The experiments that led Frisch to discover the communication system of honey bees have often been cited as excellent examples of solid behavioral research. In these experiments, he set out a tray of scented food for the scout bees. When the scout found the food and returned to the hive, Frisch quickly set out another tray of the same food, but placed it nearer the hive. If the bees communicated by scent, he reasoned, the other foragers should leave the hive, pick up the stronger food scent, and go to the nearest food tray. Instead, he found that they went to the tray that the scout visited.
Next, he went to the hive to see what communication was occurring there. Using a glass-sided hive, he was able to watch the scout when it returned from the planted food to the hive.
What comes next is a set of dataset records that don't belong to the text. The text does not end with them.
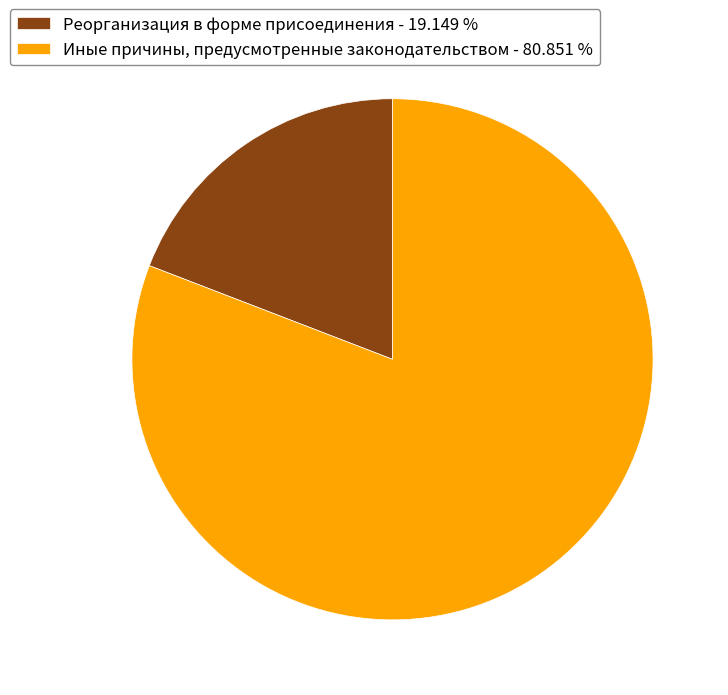

Is Реорганизация в форме присоединения - 19.149 % the majority of the pie?

No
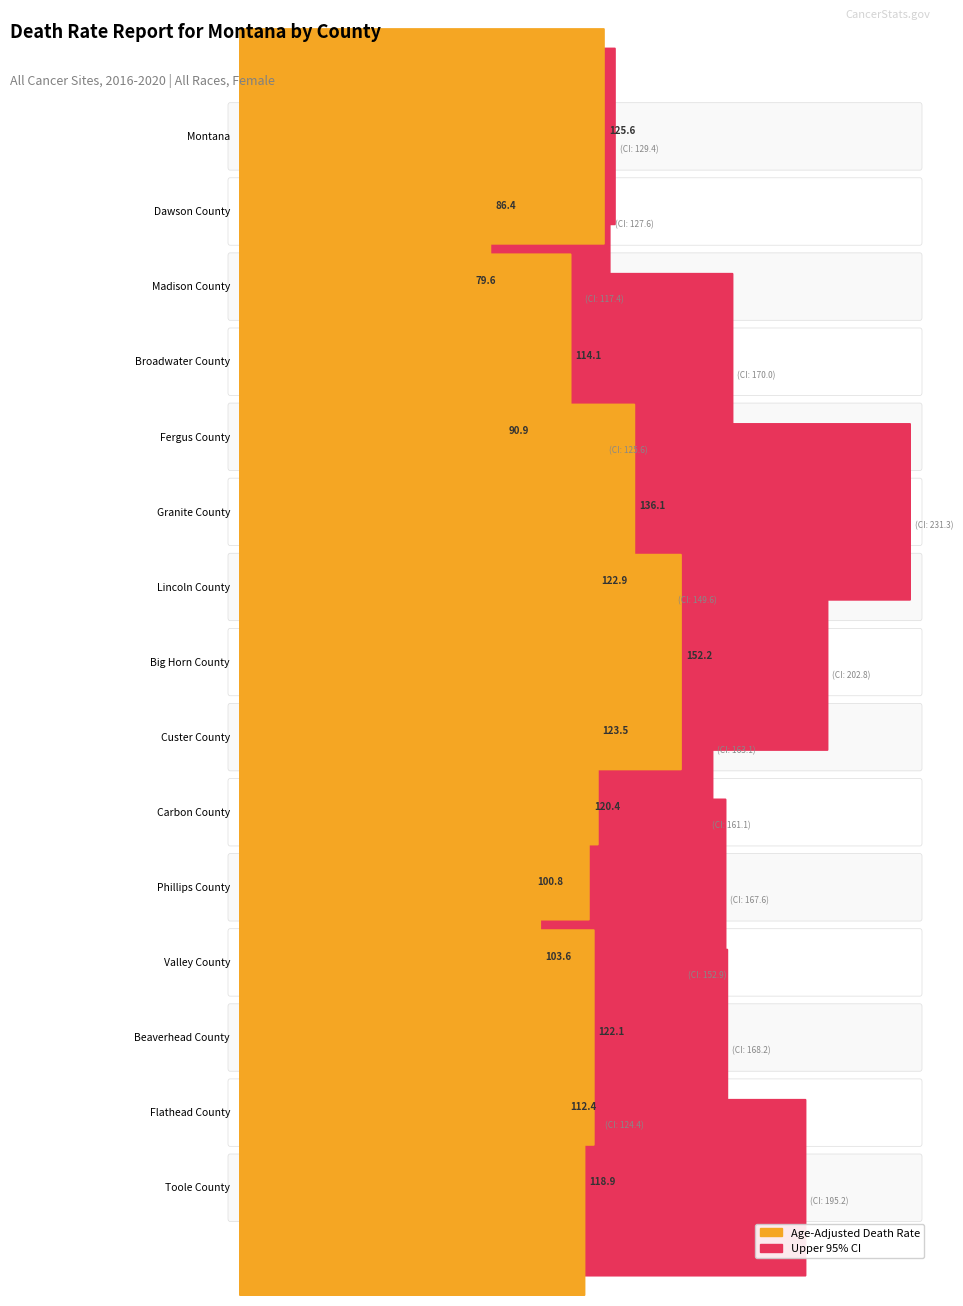

Which series has the largest total across all categories?

Upper CI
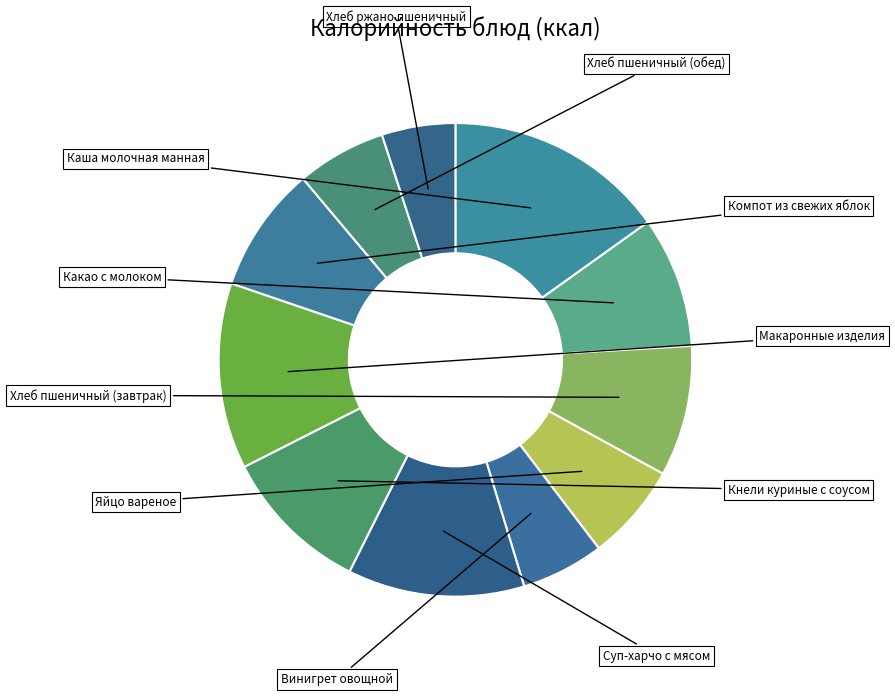

To the nearest percent, what is the average slice percentage?

9%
Frisch observed the scout engaging in either a "round dance" or a "waggle dance." Through a series of experiments, the researcher was able to determine that the round dance, in which the scout bee traces an approximate circle on a wall of the honey comb, told the other bees to search for food within about 164 feet (50 m) of the hive. As Frisch moved the food sources farther from the hive, the scout performed a more elaborate "waggle" dance. In this dance, the scout walked a figure-eight pattern on the vertical wall of the honeycomb, waggling its body when it reached the middle of the pattern. Frisch deduced that the waggle portion of the dance gave other bees the direction of the food source: a vertical dance meant the food source was located directly toward the sun, 20 degrees to the right of vertical meant the food source was 20 degrees to the right of the sun, and so on. He also learned that a faster dance related that the food was farther away. He described his bee studies in his 1967 book The Language and Orientation of Bees.
When Frisch's findings first became known, they were met with incredulity. Skeptics felt the lowly bee certainly could not have the capacity to engage in such a complicated communication system: Symbolic language was a human characteristic that surely was not shared by insects. Scientists also challenged his experimental design and his results. Despite the initial furor, numerous scientific studies have since confirmed Frisch's findings and conclusions, and opened the door to the realization that complex social behavior, including communication, extends well beyond humans.
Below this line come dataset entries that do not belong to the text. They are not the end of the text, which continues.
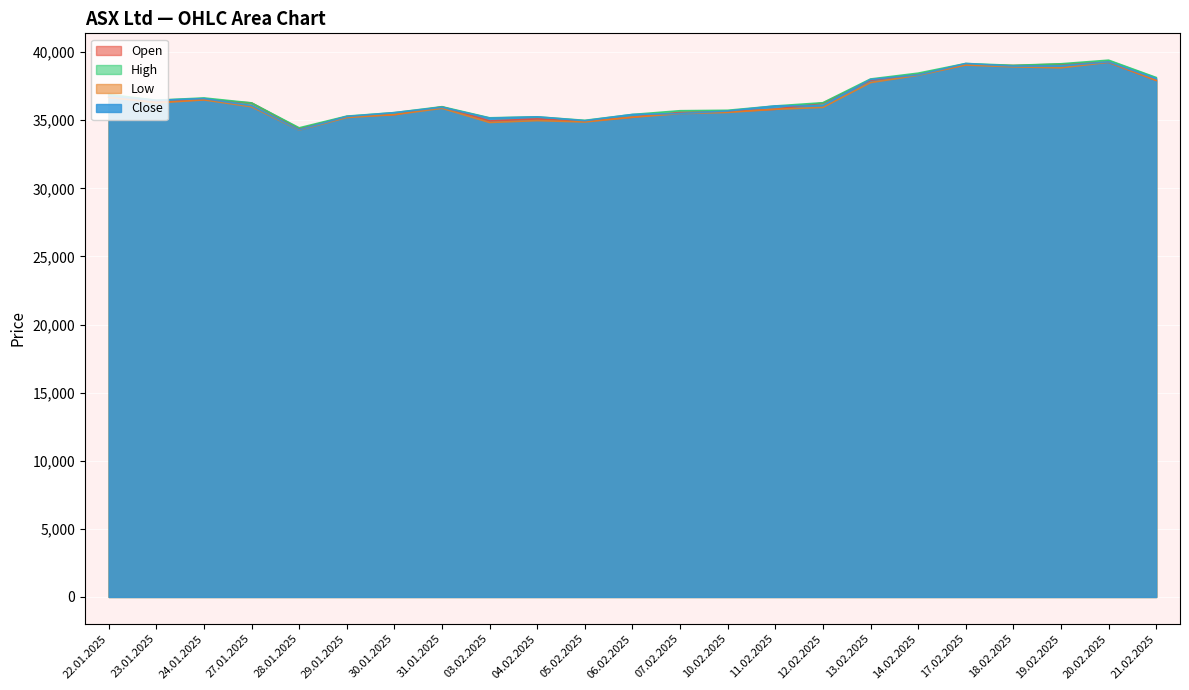

The value of High at 13.02.2025 is 38025. True or false?

True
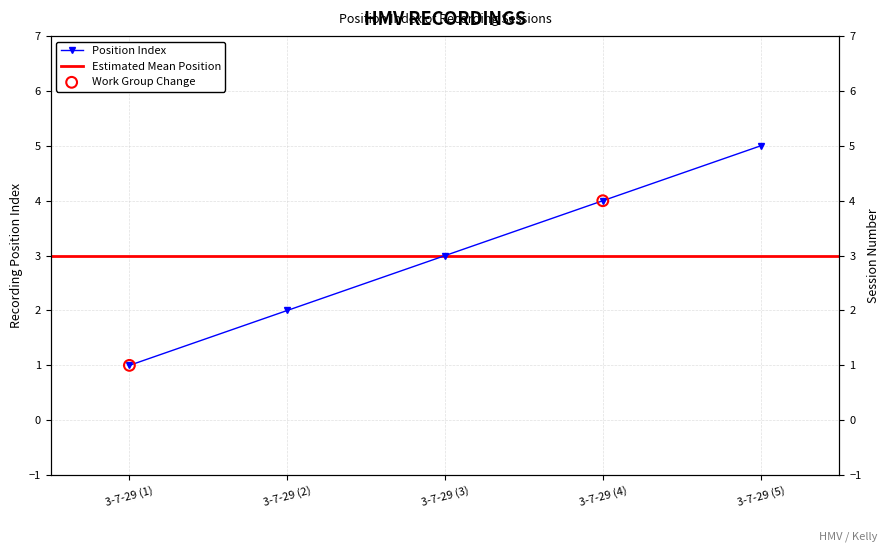

What is the change in value from 3-7-29 (1) to 3-7-29 (4)?

+3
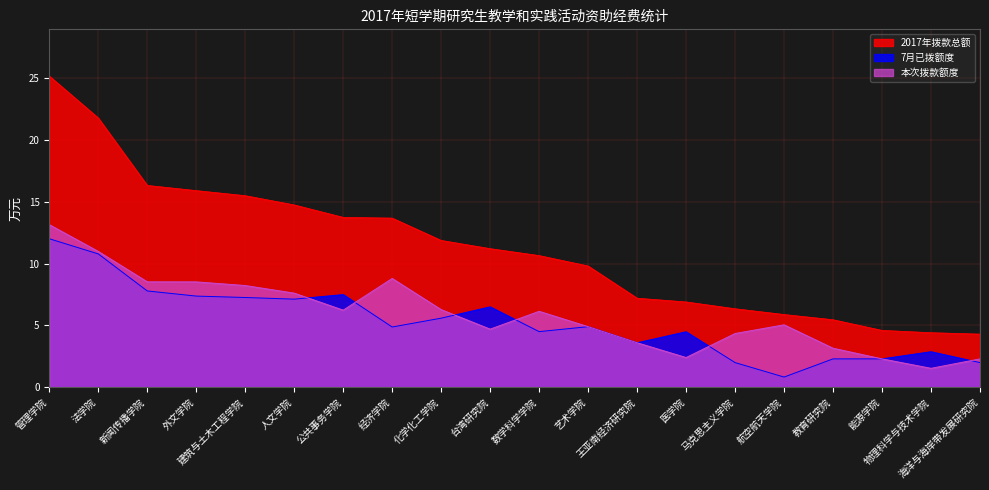

How many lines are shown in the chart?

3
Jennings and Wheeler's investigations of protozoans and insects, respectively, provided added evidence that a wide variety of organisms exhibit sometimes elaborate behaviors. Wheeler's work particularly expanded the current understanding of complex social structures. Tinbergen's work on releasers, and his collaborations with Austrian zoologist Konrad Lorenz, helped to develop a theoretical framework for the newly emerging field of ethology, or the systematic study of the function and evolution of behavior. In 1973, Tinbergen, Lorenz, and Frisch shared a Nobel Prize for their contributions to the study of animal behavior.
Through Allee's research, and particularly his book Cooperation among Animals, this researcher had a profound impact on the study of societal behavior. He investigated dominance and competition, as well as altruism and cooperation, and delineated social behaviors into several categories. These categories included the colonial behavior of some invertebrates, such as coelenterates; aggregations, like those he demonstrated with flatworms and goldfish; orientation to stimuli, as seen in the work by Jennings with protozoans; and the more complex social behaviors of some animals, like honey bees and chickens.
These researchers were only a few of the many scientists who helped promote the study of animal social behavior during the first half of the century, and helped to define animal behavior or ethology as a separate field of research.